4.3 Variable-volume scenario — mass-balance calculations
When culture volume changes between timepoints — due to sampling, evaporation,
or medium addition in fed-batch — measuring concentration alone is misleading.
A drop in glucose concentration could reflect cellular consumption or
simple dilution from a feed. To isolate the biological signal, all calculations
migrate to total masses and total cell counts inside the reactor.
4.3.1 Total viable cells and ITVC
$$TC = VCD \times V$$
$$ITVC_2 = ITVC_1 + \frac{TC_1 + TC_2}{2} \cdot \Delta t \quad [\text{cells} \cdot \text{h}]$$
4.3.2 Total masses and specific rates
$$M_i = C_i \times V$$
$$q_i = \frac{\Delta M_i}{\Delta ITVC} \quad \text{where} \quad \Delta ITVC = \frac{TC_1 + TC_2}{2} \cdot \Delta t$$
| Rate | Formula | Sign | Units |
|---|
| qGlc | $(M_{Glc,1} - M_{Glc,2})\,/\,\Delta ITVC$ | + consumed | pg/cell/day |
| qLac | $(M_{Lac,2} - M_{Lac,1})\,/\,\Delta ITVC$ | + produced | pg/cell/day |
| qP | $(M_{rP,2} - M_{rP,1})\,/\,\Delta ITVC$ | + produced | pg/cell/day |
| qGln | $(M_{Gln,1} - M_{Gln,2})\,/\,\Delta ITVC$ | + consumed | pmol/cell/h |
| qGlu | $(M_{Glu,2} - M_{Glu,1})\,/\,\Delta ITVC$ | + produced | pmol/cell/h |
4.3.3 Metabolic yields
$$Y_{Lac/Glc} = \frac{M_{Lac,2} - M_{Lac,1}}{M_{Glc,1} - M_{Glc,2}} \quad [\text{g/g}]
\qquad
Y_{Glu/Gln} = \frac{M_{Glu,2} - M_{Glu,1}}{M_{Gln,1} - M_{Gln,2}} \quad [\text{mol/mol}]$$
4.4 Fluorescence rates (optional)
$$\frac{dGFP}{dt} = \frac{GFP_2 - GFP_1}{\Delta t} \quad [\text{A.U./h}]
\qquad
\frac{dTMRM}{dt} = \frac{TMRM_2 - TMRM_1}{\Delta t} \quad [\text{A.U./h}]$$
5. Phase classification
Each row is labeled based on culture time using two configurable boundaries:
- Exponential phase — $t_{\text{start}} \leq t \leq t_{\text{end}}$ (default: 0 – 96 h)

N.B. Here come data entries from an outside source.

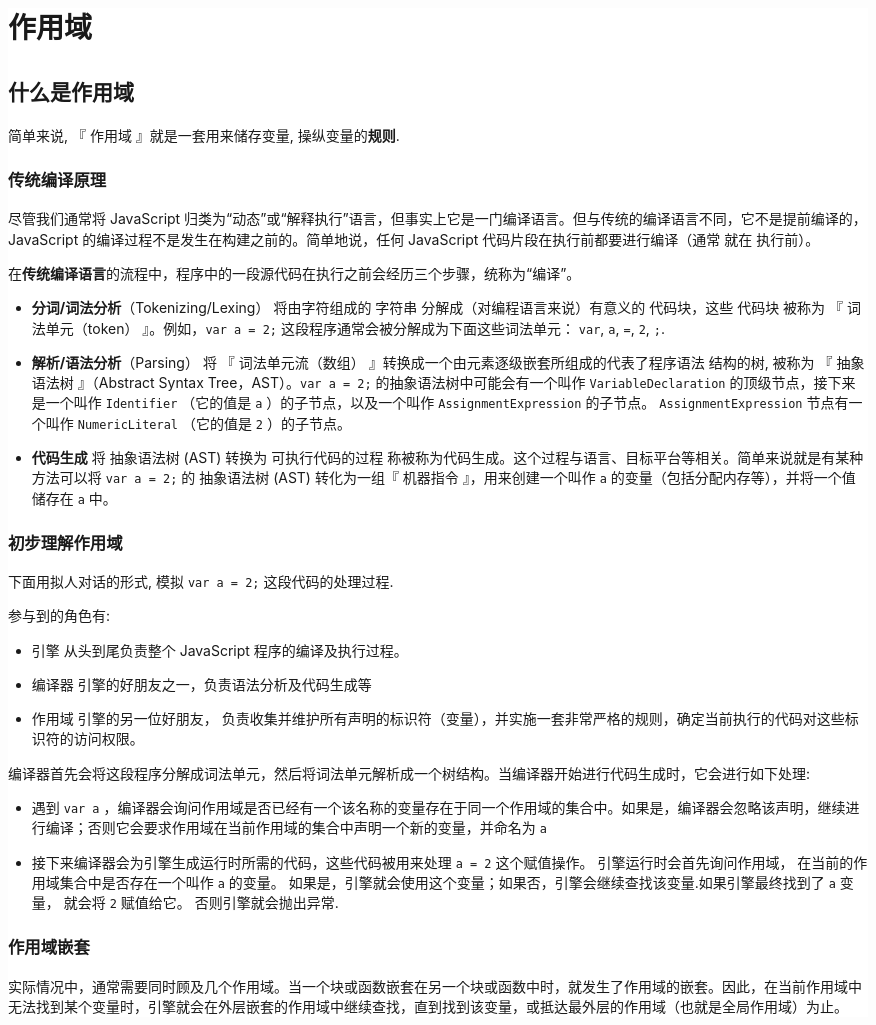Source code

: # 作用域

## 什么是作用域

简单来说, 『 作用域 』就是一套用来储存变量, 操纵变量的**规则**.

### 传统编译原理

尽管我们通常将 JavaScript 归类为“动态”或“解释执行”语言，但事实上它是一门编译语言。但与传统的编译语言不同，它不是提前编译的，JavaScript 的编译过程不是发生在构建之前的。简单地说，任何 JavaScript 代码片段在执行前都要进行编译（通常 就在 执行前）。

在**传统编译语言**的流程中，程序中的一段源代码在执行之前会经历三个步骤，统称为“编译”。

* **分词/词法分析**（Tokenizing/Lexing）
将由字符组成的 字符串 分解成（对编程语言来说）有意义的 代码块，这些 代码块 被称为 『 词法单元（token） 』。例如，`var a = 2;` 这段程序通常会被分解成为下面这些词法单元： `var`, `a`, `=`, `2`, `;`. 

* **解析/语法分析**（Parsing）
将 『 词法单元流（数组） 』转换成一个由元素逐级嵌套所组成的代表了程序语法
结构的树, 被称为 『 抽象语法树 』（Abstract Syntax Tree，AST）。`var a = 2;` 的抽象语法树中可能会有一个叫作 `VariableDeclaration` 的顶级节点，接下来是一个叫作 `Identifier` （它的值是 `a` ）的子节点，以及一个叫作 `AssignmentExpression` 的子节点。 `AssignmentExpression` 节点有一个叫作 `NumericLiteral` （它的值是 `2` ）的子节点。

* **代码生成**
将 抽象语法树 (AST) 转换为 可执行代码的过程 称被称为代码生成。这个过程与语言、目标平台等相关。简单来说就是有某种方法可以将 `var a = 2;` 的 抽象语法树 (AST) 转化为一组『 机器指令 』，用来创建一个叫作 `a` 的变量（包括分配内存等），并将一个值储存在 `a` 中。

### 初步理解作用域

下面用拟人对话的形式, 模拟 `var a = 2;` 这段代码的处理过程.

参与到的角色有:

* 引擎
从头到尾负责整个 JavaScript 程序的编译及执行过程。

* 编译器
引擎的好朋友之一，负责语法分析及代码生成等

* 作用域
引擎的另一位好朋友， 负责收集并维护所有声明的标识符（变量），并实施一套非常严格的规则，确定当前执行的代码对这些标识符的访问权限。

编译器首先会将这段程序分解成词法单元，然后将词法单元解析成一个树结构。当编译器开始进行代码生成时，它会进行如下处理:

* 遇到 `var a` ，编译器会询问作用域是否已经有一个该名称的变量存在于同一个作用域的集合中。如果是，编译器会忽略该声明，继续进行编译；否则它会要求作用域在当前作用域的集合中声明一个新的变量，并命名为 `a`

* 接下来编译器会为引擎生成运行时所需的代码，这些代码被用来处理 `a = 2` 这个赋值操作。 引擎运行时会首先询问作用域， 在当前的作用域集合中是否存在一个叫作 `a` 的变量。 如果是，引擎就会使用这个变量；如果否，引擎会继续查找该变量.如果引擎最终找到了 `a` 变量， 就会将 `2` 赋值给它。 否则引擎就会抛出异常.

### 作用域嵌套

实际情况中，通常需要同时顾及几个作用域。当一个块或函数嵌套在另一个块或函数中时，就发生了作用域的嵌套。因此，在当前作用域中无法找到某个变量时，引擎就会在外层嵌套的作用域中继续查找，直到找到该变量，或抵达最外层的作用域（也就是全局作用域）为止。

- Stationary phase — all other timepoints
Both limits are set in the upload form before running the analysis.
The exponential-phase summary statistics (bar-chart tab) are computed as the
mean of interval rates across all replicates and timepoints strictly within
the defined window.
6. Volume handling: constant vs variable volume
| Scenario |
Condition |
Normalizer |
Rate formula |
| Variable volume |
Vol_mL present + checkbox on |
ITVC (cells·h) |
$q_S = \Delta(S \cdot V)\,/\,\Delta t\,/\,\Delta ITVC$ |
| Constant volume |
Vol_mL absent or checkbox off |
IVCD (cells·h/mL) |
$q_S = \Delta C_S\,/\,\Delta t\,/\,\Delta IVCD$ |
6.1 Variable-volume scenario (mass-balance)

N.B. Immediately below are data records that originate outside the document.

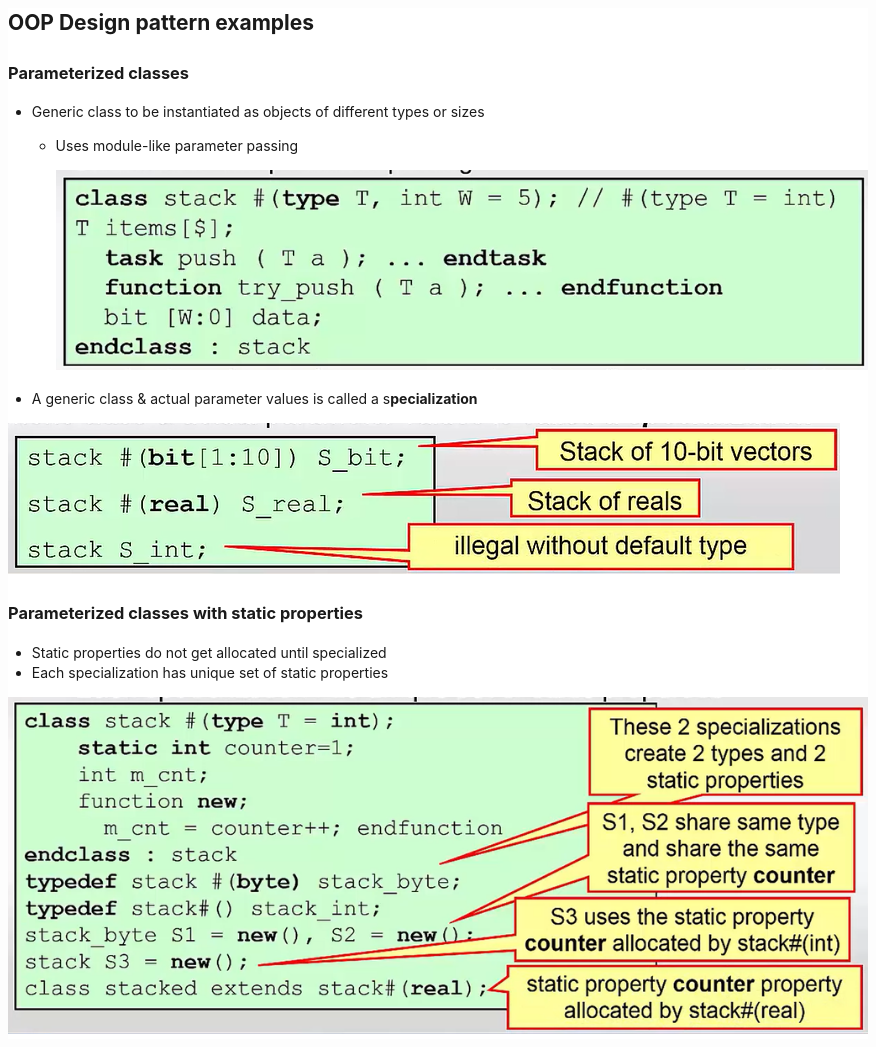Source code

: ## OOP Design pattern examples

### Parameterized classes

- Generic class to be instantiated as objects of different types or sizes
    - Uses module-like parameter passing
        
        ![Untitled](SystemVerilog%20OOP%20for%20UVM%20aa7c183de7944150b5d19d0bf1bc5ec6/Untitled%2019.png)
        
- A generic class & actual parameter values is called a s**************pecialization**************

![Untitled](SystemVerilog%20OOP%20for%20UVM%20aa7c183de7944150b5d19d0bf1bc5ec6/Untitled%2020.png)

### Parameterized classes with static properties

- Static properties do not get allocated until specialized
- Each specialization has unique set of static properties

![Untitled](SystemVerilog%20OOP%20for%20UVM%20aa7c183de7944150b5d19d0bf1bc5ec6/Untitled%2021.png)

$$M_S = C_S \times V \quad [\text{g or mmol}]$$
$$q_S = \frac{M_{S,1} - M_{S,2}}{\Delta ITVC}$$
$$\Delta ITVC = \frac{TC_1 + TC_2}{2} \cdot \Delta t
\quad TC = VCD \times V \quad [\text{cells·h}]$$
6.2 Constant-volume scenario (concentration-based)
$$q_S = \frac{C_{S,1} - C_{S,2}}{\Delta IVCD}$$
$$\Delta IVCD = \frac{VCD_1 + VCD_2}{2} \cdot \Delta t
\quad [\text{cells·h/mL}]$$
6.3 Growth rate μ — always VCD-based
$$\mu = \frac{\ln(VCD_2 / VCD_1)}{\Delta t} \quad [\text{h}^{-1}]$$
6.4 Choosing the right scenario
-
Use variable volume (default, if
Vol_mL is present)
when running fed-batch cultures with
significant volume changes between feeds.
-
Force constant volume (uncheck the checkbox) when comparing
with literature or previous concentration-based datasets.
-
If
Vol_mL is absent from the CSV, constant-volume is used automatically.